In our Countdown Series, we’ve covered some of the topics that I find most interesting and important when considering how to plan a successful retirement and a lasting legacy. We started with When Paychecks End, a discussion of stress-testing your financial retirement readiness by pushing you out of the paid workforce next year. Then we moved to The Four Day Week, an exploration of how you might manage your time if you were gifted a ‘free day’ each week. We continued our journey to and through our clutter, then last week considered what your prized possession might be and why it matters. This week, we go backward by asking a simple yet powerful question that may help you get to the heart of your personal relationship with money.
A few years ago, I was talking with a man who was contemplating retirement. He and his wife had worked very hard for a long time and had accumulated considerable assets and carried no debt. As we ran and re-ran the numbers, tweaking and questioning all assumptions and variables, he continued to struggle with the idea of retiring, even though his profession was high-stress and he otherwise seemed ‘ready’ to enjoy retirement. He kept asking, “Are you sure I can do this? Are you sure I can retire?”
We talk so often about the financial aspects of retirement; do we have enough, are we setup correctly, are we missing any opportunities for tax savings or investment returns? The reality is that most people could benefit from looking deeper into the softer issues of moving into a new phase of life. Like any other transition, there are stresses lurking under the surface that aren’t discussed often enough.
Retirement is no joke. There are growing numbers of people who secretly wrestle with depression in retirement, due to perceived loss of purpose, fewer work ‘friends’, and less healthy structure to their days. We’d be wise to be more open about these struggles.
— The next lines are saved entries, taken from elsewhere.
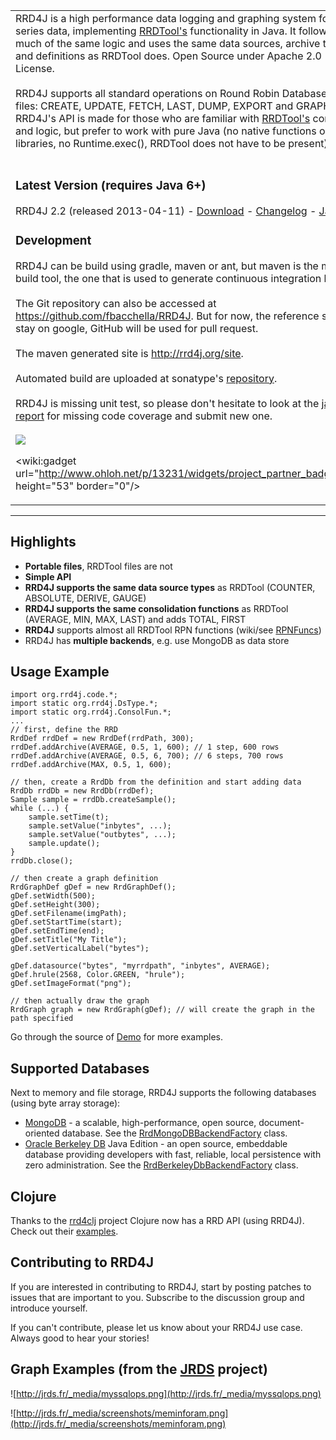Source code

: <table cellpadding='0' border='0' cellspacing='0'>
<tr>
<td valign='top'>
RRD4J is a high performance data logging and graphing system for time series data, implementing <a href='http://oss.oetiker.ch/rrdtool/'>RRDTool's</a> functionality in Java. It follows much of the same logic and uses the same data sources, archive types and definitions as RRDTool does. Open Source under Apache 2.0 License.<br>
<br>
RRD4J supports all standard operations on Round Robin Database (RRD) files: CREATE, UPDATE, FETCH, LAST, DUMP, EXPORT and GRAPH. RRD4J's API is made for those who are familiar with <a href='http://oss.oetiker.ch/rrdtool/'>RRDTool's</a> concepts and logic, but prefer to work with pure Java (no native functions or libraries, no Runtime.exec(), RRDTool does not have to be present).<br>
<br>
<h3>Latest Version (requires Java 6+)</h3>
RRD4J 2.2 (released 2013-04-11) - <a href='http://code.google.com/p/rrd4j/downloads/list'>Download</a> - <a href='http://rrd4j.googlecode.com/git-history/2.2/changelog.txt'>Changelog</a> - <a href='http://rrd4j.googlecode.com/git-history/2.2/javadoc/reference/packages.html'>Javadoc</a>


<h3>Development</h3>
RRD4J can be build using gradle, maven or ant, but maven is the main build tool, the one that is used to generate continuous integration build.<br>
<br>
The Git repository can also be accessed at <a href='https://github.com/fbacchella/RRD4J'>https://github.com/fbacchella/RRD4J</a>. But for now, the reference site will stay on google, GitHub will be used for pull request.<br>
<br>
The maven generated site is <a href='http://rrd4j.org/site'>http://rrd4j.org/site</a>.<br>
<br>
Automated build are uploaded at sonatype's <a href='https://oss.sonatype.org/content/repositories/snapshots/org/rrd4j/rrd4j'>repository</a>.<br>
<br>
RRD4J is missing unit test, so please don't hesitate to look at the <a href='http://rrd4j.org/site/jacoco'>jacoco report</a> for missing code coverage and submit new one.<br>
<br>
<a href='http://jrds.fr/jenkins/job/rrd4j/'><img src='http://jrds.fr/jenkins/job/rrd4j/badge/icon?file=.png' /></a>

<wiki:gadget url="http://www.ohloh.net/p/13231/widgets/project_partner_badge.xml" height="53" border="0"/><br>
</td>
<td>
<table cellpadding='5' border='0'>
<tr>
<td>
<img src='http://rrd4j.googlecode.com/git/demo.png' />
</td>
</tr>
</table>
</td>
</tr>
</table>


---


## Highlights ##

  * **Portable files**, RRDTool files are not
  * **Simple API**
  * **RRD4J supports the same data source types** as RRDTool (COUNTER, ABSOLUTE, DERIVE, GAUGE)
  * **RRD4J supports the same consolidation functions** as RRDTool (AVERAGE, MIN, MAX, LAST) and adds TOTAL, FIRST
  * **RRD4J** supports almost all RRDTool RPN functions (wiki/see [RPNFuncs](RPNFuncs))
  * RRD4J has **multiple backends**, e.g. use MongoDB as data store

## Usage Example ##
```
import org.rrd4j.code.*;
import static org.rrd4j.DsType.*;
import static org.rrd4j.ConsolFun.*;
...
// first, define the RRD
RrdDef rrdDef = new RrdDef(rrdPath, 300);
rrdDef.addArchive(AVERAGE, 0.5, 1, 600); // 1 step, 600 rows
rrdDef.addArchive(AVERAGE, 0.5, 6, 700); // 6 steps, 700 rows
rrdDef.addArchive(MAX, 0.5, 1, 600);

// then, create a RrdDb from the definition and start adding data
RrdDb rrdDb = new RrdDb(rrdDef);
Sample sample = rrdDb.createSample();
while (...) {
    sample.setTime(t);
    sample.setValue("inbytes", ...);
    sample.setValue("outbytes", ...);
    sample.update();
}
rrdDb.close();

// then create a graph definition
RrdGraphDef gDef = new RrdGraphDef();
gDef.setWidth(500);
gDef.setHeight(300);
gDef.setFilename(imgPath);
gDef.setStartTime(start);
gDef.setEndTime(end);
gDef.setTitle("My Title");
gDef.setVerticalLabel("bytes");

gDef.datasource("bytes", "myrrdpath", "inbytes", AVERAGE);
gDef.hrule(2568, Color.GREEN, "hrule");
gDef.setImageFormat("png");

// then actually draw the graph
RrdGraph graph = new RrdGraph(gDef); // will create the graph in the path specified
```

Go through the source of [Demo](http://rrd4j.googlecode.com/svn/trunk/src/main/java/org/rrd4j/demo/Demo.java) for more examples.
## Supported Databases ##
Next to memory and file storage, RRD4J supports the following databases (using byte array storage):

  * [MongoDB](http://www.mongodb.org/) - a scalable, high-performance, open source, document-oriented database. See the [RrdMongoDBBackendFactory](http://code.google.com/p/rrd4j/source/browse/trunk/src/main/java/org/rrd4j/core/RrdMongoDBBackendFactory.java) class.
  * [Oracle Berkeley DB](http://www.oracle.com/technetwork/database/berkeleydb/overview/index-093405.html) Java Edition -  an open source, embeddable database providing developers with fast, reliable, local persistence with zero administration. See the [RrdBerkeleyDbBackendFactory](http://code.google.com/p/rrd4j/source/browse/trunk/src/main/java/org/rrd4j/core/RrdBerkeleyDbBackendFactory.java) class.

## Clojure ##

Thanks to the [rrd4clj](https://github.com/maoe/rrd4clj) project Clojure now has a RRD API (using RRD4J). Check out their [examples](https://github.com/maoe/rrd4clj/blob/master/src/clj/rrd4clj/examples.clj).

## Contributing to RRD4J ##

If you are interested in contributing to RRD4J, start by posting patches to issues that are important to you. Subscribe to the discussion group and introduce yourself.

If you can't contribute, please let us know about your RRD4J use case. Always good to hear your stories!

## Graph Examples (from the [JRDS](http://jrds.fr/) project) ##

![http://jrds.fr/_media/myssqlops.png](http://jrds.fr/_media/myssqlops.png)

![http://jrds.fr/_media/screenshots/meminforam.png](http://jrds.fr/_media/screenshots/meminforam.png)
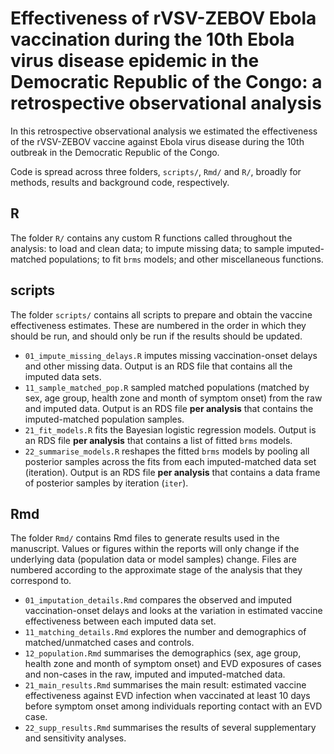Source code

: # Effectiveness of rVSV-ZEBOV Ebola vaccination during the 10th Ebola virus disease epidemic in the Democratic Republic of the Congo: a retrospective observational analysis

In this retrospective observational analysis we estimated the effectiveness of the rVSV-ZEBOV vaccine against Ebola virus disease during the 10th outbreak in the Democratic Republic of the Congo.

Code is spread across three folders, `scripts/`, `Rmd/` and `R/`, broadly for methods, results and background code, respectively.

## R

The folder `R/` contains any custom R functions called throughout the analysis: to load and clean data; to impute missing data; to sample imputed-matched populations; to fit `brms` models; and other miscellaneous functions.

## scripts

The folder `scripts/` contains all scripts to prepare and obtain the vaccine effectiveness estimates. These are numbered in the order in which they should be run, and should only be run if the results should be updated.

-   `01_impute_missing_delays.R` imputes missing vaccination-onset delays and other missing data. Output is an RDS file that contains all the imputed data sets.
-   `11_sample_matched_pop.R` sampled matched populations (matched by sex, age group, health zone and month of symptom onset) from the raw and imputed data. Output is an RDS file **per analysis** that contains the imputed-matched population samples.
-   `21_fit_models.R` fits the Bayesian logistic regression models. Output is an RDS file **per analysis** that contains a list of fitted `brms` models.
-   `22_summarise_models.R` reshapes the fitted `brms` models by pooling all posterior samples across the fits from each imputed-matched data set (iteration). Output is an RDS file **per analysis** that contains a data frame of posterior samples by iteration (`iter`).

## Rmd

The folder `Rmd/` contains Rmd files to generate results used in the manuscript. Values or figures within the reports will only change if the underlying data (population data or model samples) change. Files are numbered according to the approximate stage of the analysis that they correspond to.

-   `01_imputation_details.Rmd` compares the observed and imputed vaccination-onset delays and looks at the variation in estimated vaccine effectiveness between each imputed data set.
-   `11_matching_details.Rmd` explores the number and demographics of matched/unmatched cases and controls.
-   `12_population.Rmd` summarises the demographics (sex, age group, health zone and month of symptom onset) and EVD exposures of cases and non-cases in the raw, imputed and imputed-matched data.
-   `21_main_results.Rmd` summarises the main result: estimated vaccine effectiveness against EVD infection when vaccinated at least 10 days before symptom onset among individuals reporting contact with an EVD case.
-   `22_supp_results.Rmd` summarises the results of several supplementary and sensitivity analyses.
While I’m certainly not a trained counselor, I have picked up a few helpful questions over the years that may lead a person to better understand their motivations for wishing to retire – or not. Often times, confronting these motivations may help lead us toward a healthier transition to this new world we’re approaching.
In the case of the gentlemen I described, I asked him this question:
“Can you tell me about your earliest memory, as it pertains to money?”
What he shared next just floored me. Here’s what he said: “Wow, that’s interesting. You know, I remember my first job striping baseball fields; I earned 50 cents per field and I really enjoyed it.” I then asked him how old he was at the time. He was 12 years old. How old was he when I asked him this question? 62. “So you’re telling me you’ve been working for money for 50 years? It’s no wonder you’re struggling to walk away from paid employment; it’s what you’ve done for most of your life!”
Because we all have a deep ‘inner game’ that shapes our respective life choices, it’s probably a decent idea to spend some time unpacking those thoughts and feelings. Whether it’s before retiring from a decades-long career, or ten years into retirement, you and I can benefit from working these things out. If you’re curious about this – or even struggling a bit – I’m a strong advocate of professional help, whether that’s a counselor, therapist, or mental health professional of your choosing. There’s no shame in developing your inner game.
If I were planning to retire soon, this is the very type of thing I’d be open to considering. I would love to have access to a person or people who could help align my innermost needs and desires with my real-life circumstances. As I’ve said before, the numbers need to be right when it comes to building a successful retirement, but once the financial pieces are in place, it’s imperative that we get to the best part of the mission: living full lives.
What is your earliest memory, as it pertains to money? Have you ever considered how this might be shaping your decisions now and into the future? If we’re to win at this money thing, we benefit from knowing what money is and what money means to us. From there, it’s math. Nobody said the work would be easy, but it can be deeply rewarding if we’re intentional about it.
Fourth Dimension Financial Group exists to help people seeking financial retirement achieve enough, live fully, and help others do the same. That’s our mission. I hope you’ve given shape and intention to yours.